A significant point here is that the 2014 elections would be the first time when a number of youngsters who grew up exposed to the cyber world would be casting their votes. This is because, although popular websites like Twitter and Facebook began in 2004 and 2006, it took quite a few years for them to spread their roots in India. Although a rather crude version of the social networking site named Orkut was present in India early on, its functions and outlook did not encourage usage beyond keeping in touch with friends.
Of course, this group of ‘just-turned-18’ is not the only one who is going to be influenced by the social networking sites. Youth as a whole are actively involved with it. Understanding this, politicians, parties and party workers are aggressively promoting their views and trying to gather support.
Coming back to the main point, due to substantial exposure that these media provide, it has become easy for people to compare India and its conditions with other countries. Also, the economy has improved over the years, producing quite a few salaried common men who can afford to go abroad for a holiday once in a while and see where India needs improvement.
These aspects, and a few others, point to the fact that Indians are looking for more efforts from their government to boost the economy and improve the living conditions.
Some might argue that such a trend is restricted to the cities alone and that the rural India has problems of its own. Although this is partly true, one cannot deny that the rural India, which remained reclusive from a lot of mainstream activities until recently, has started to open up. These days more and more youngsters from villages go to the cities to study and find work.
To be fair to the political parties, they do realize the importance of an economic policy in their election manifesto.
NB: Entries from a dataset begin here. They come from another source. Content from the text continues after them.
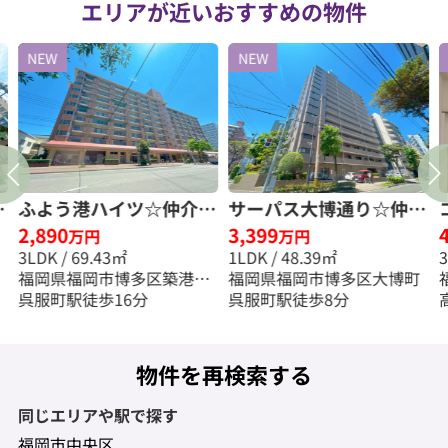
エリアが近いおすすめの物件
NEW
NEW
テ
ふよう港ハイツ☆仲介手
サーパス大博通り☆仲介
2,890
3,399
☆
数料無料☆
手数料無料☆
万円
万円
3LDK / 69.43㎡
1LDK / 48.39㎡
福岡県福岡市博多区築港本
福岡県福岡市博多区大博町
町
呉服町駅徒歩16分
呉服町駅徒歩8分
物件を再検索する
同じエリアや駅で探す
福岡市中央区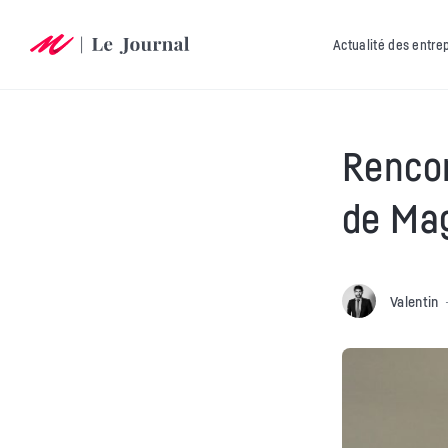
Actualité des entre
Rencon
de Ma
Valentin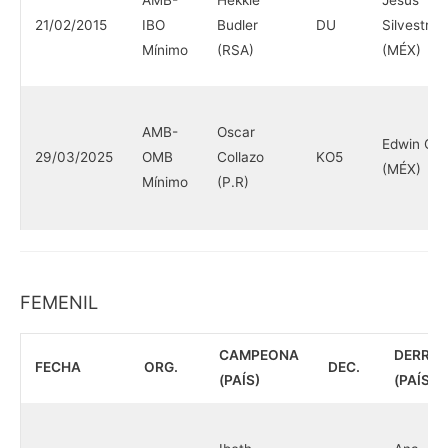
AMB-
Hekkie
Jesús
21/02/2015
IBO
Budler
DU
Silvestre
Mínimo
(RSA)
(MÉX)
AMB-
Oscar
Edwin Ca
29/03/2025
OMB
Collazo
KO5
(MÉX)
Mínimo
(P.R)
FEMENIL
CAMPEONA
DERRO
FECHA
ORG.
DEC.
(PAÍS)
(PAÍS)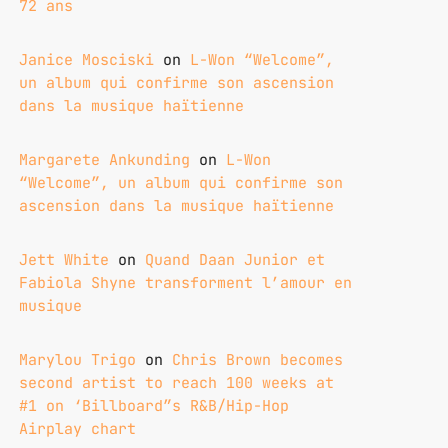
72 ans
Janice Mosciski
on
L-Won “Welcome”,
un album qui confirme son ascension
dans la musique haïtienne
Margarete Ankunding
on
L-Won
“Welcome”, un album qui confirme son
ascension dans la musique haïtienne
Jett White
on
Quand Daan Junior et
Fabiola Shyne transforment l’amour en
musique
Marylou Trigo
on
Chris Brown becomes
second artist to reach 100 weeks at
#1 on ‘Billboard”s R&B/Hip-Hop
Airplay chart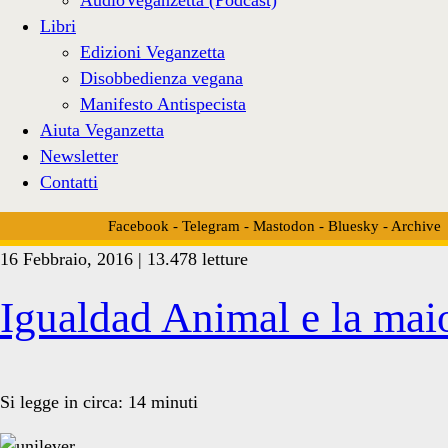
Libri
Edizioni Veganzetta
Disobbedienza vegana
Manifesto Antispecista
Aiuta Veganzetta
Newsletter
Contatti
Facebook
-
Telegram
-
Mastodon
-
Bluesky
-
Archive
16 Febbraio, 2016 | 13.478 letture
Tag:
Igualdad Animal e la mai
<span>maionese
Si legge in circa:
14
minuti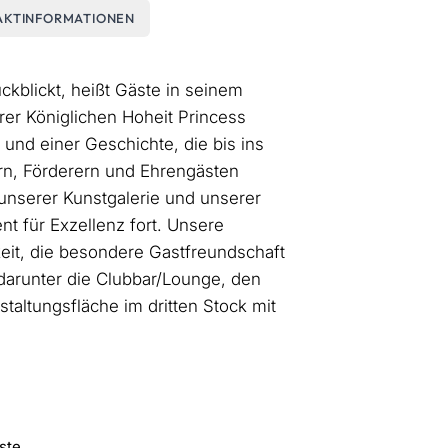
AKTINFORMATIONEN
ckblickt, heißt Gäste in seinem
hrer Königlichen Hoheit Princess
und einer Geschichte, die bis ins
rn, Förderern und Ehrengästen
unserer Kunstgalerie und unserer
t für Exzellenz fort. Unsere
keit, die besondere Gastfreundschaft
 darunter die Clubbar/Lounge, den
altungsfläche im dritten Stock mit
ste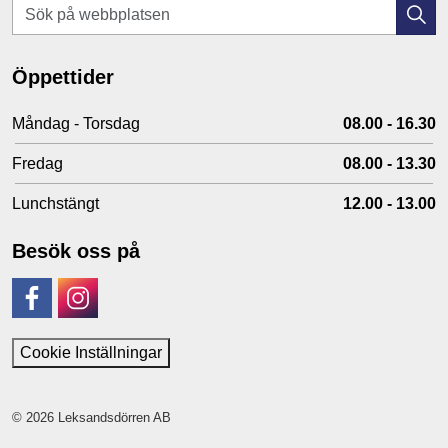
Öppettider
Måndag - Torsdag
08.00 - 16.30
Fredag
08.00 - 13.30
Lunchstängt
12.00 - 13.00
Besök oss på
Facebook
Instagram
Cookie Inställningar
© 2026 Leksandsdörren AB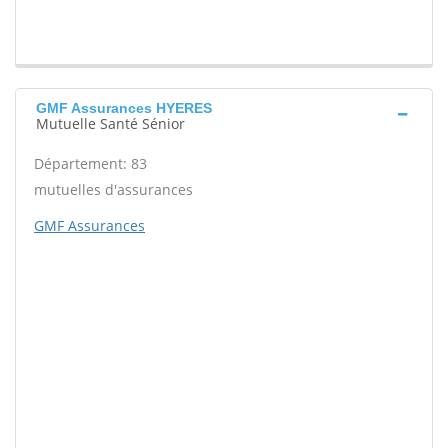
GMF Assurances HYERES
Mutuelle Santé Sénior
Département: 83
mutuelles d'assurances
GMF Assurances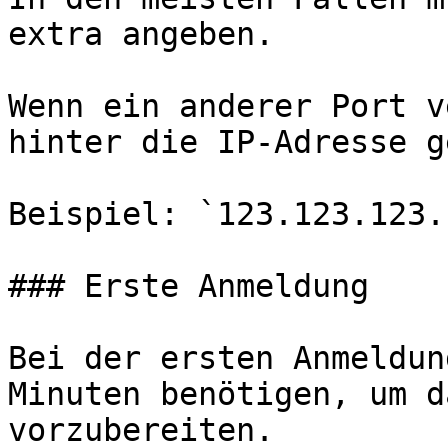
extra angeben.

Wenn ein anderer Port v
hinter die IP-Adresse g
Beispiel: `123.123.123.
### Erste Anmeldung

Bei der ersten Anmeldun
Minuten benötigen, um d
vorzubereiten.
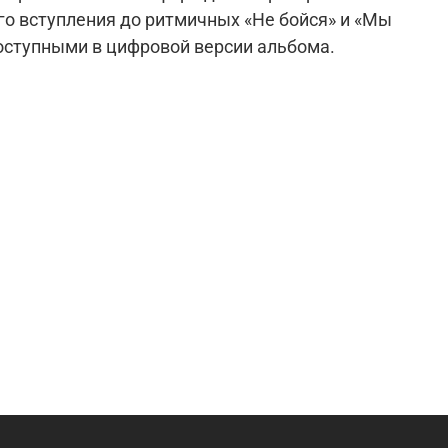
го вступления до ритмичных «Не бойся» и «Мы
оступными в цифровой версии альбома.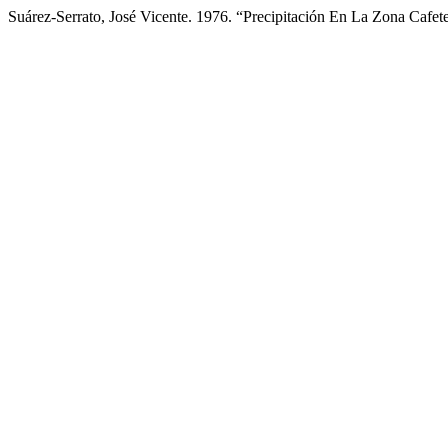
Suárez-Serrato, José Vicente. 1976. “Precipitación En La Zona Cafe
At the time of writing this article, the parties are yet to table their election manifesto. But several media reports have pointed to the main points that might be included.
The ruling party remains at a disadvantage here. Although they had ample years to enact economic policies and reinforce their presence, a series of corruption scandals have made it easy for rivals to get the voters’ attention. Add to this, the everyday media reports of a weakening economy and policy paralysis, and it is anybody’s guess how they would manage to reverse public opinion.
Decisions like allowing the Foreign Direct Investment (FDI) in retail and other sectors have not created the effect that party members would have liked. Retail FDI, for example, is yet to take off significantly as foreign companies remain apprehensive of the fickle nature of Indian policies.
Some efforts, like the Food Security bill, appear to be passed in a hurry while other decisions point to reactive approach, as opposed to a more proactive stand that is required. Rahul Gandhi’s speech to business leaders last year that failed to focus on India’s core issues merely underscored this problem.
Needless to say, the Bharatiya Janata Party’s (BJP) main strength is its Prime Ministerial candidate, Narendra Modi and the much talked-about Gujarat economic model. According to an Economic Times report that cited BJP’s national treasurer and a Rajya Sabha member, Piyush Goyal, if elected to power, the BJP may look to apply lessons from the Gujarat development model and significantly boost the employment numbers.
It seems that BJP has managed to overtake the Congress in projecting its economic ambitions and appealing to the young voters’ need for growth. But this does not guarantee that a BJP government can be the answer to India’s problems?
In fact, there seem to be a major contradiction within the party on the economic policy front. While the conservative groups in the party remain wary of the west and opening the market to overseas investment, Modi and his supporters try to project a pro-business image, looking to attract foreign funding.
Apart from this, some of the points put forward by the party even appear opportunistic. For example the BJP vehemently opposed FDI in retail when UPA government introduced it, but the party had to admit that in the 2004 elections manifesto, NDA had proposed 26 percent FDI in retail.
Another party worth mentioning here is the new kid on the block, the Aam Aadmi Party (AAP). AAP’s decision to slash electricity fare and provide free water in Delhi had alarmed businesses, although some people dismissed it off as populist gimmicks ahead of the General Elections. Arvind Kejriwal had to clarify to India Inc that he was not anti-industry, saying that his party was not against capitalism, only against crony capitalism.
Interestingly, given the global economic scenario, it is not just Indians who are keenly following developments here. Foreign governments and corporates are keeping a close watch as well, due to the increasing importance of India as a potential market. The 2014 elections may decide India’s path as it struggles its way up the economic ladder but we will have to wait and see who would come out with the winning hand this time, and even if they win whether they keep their promises.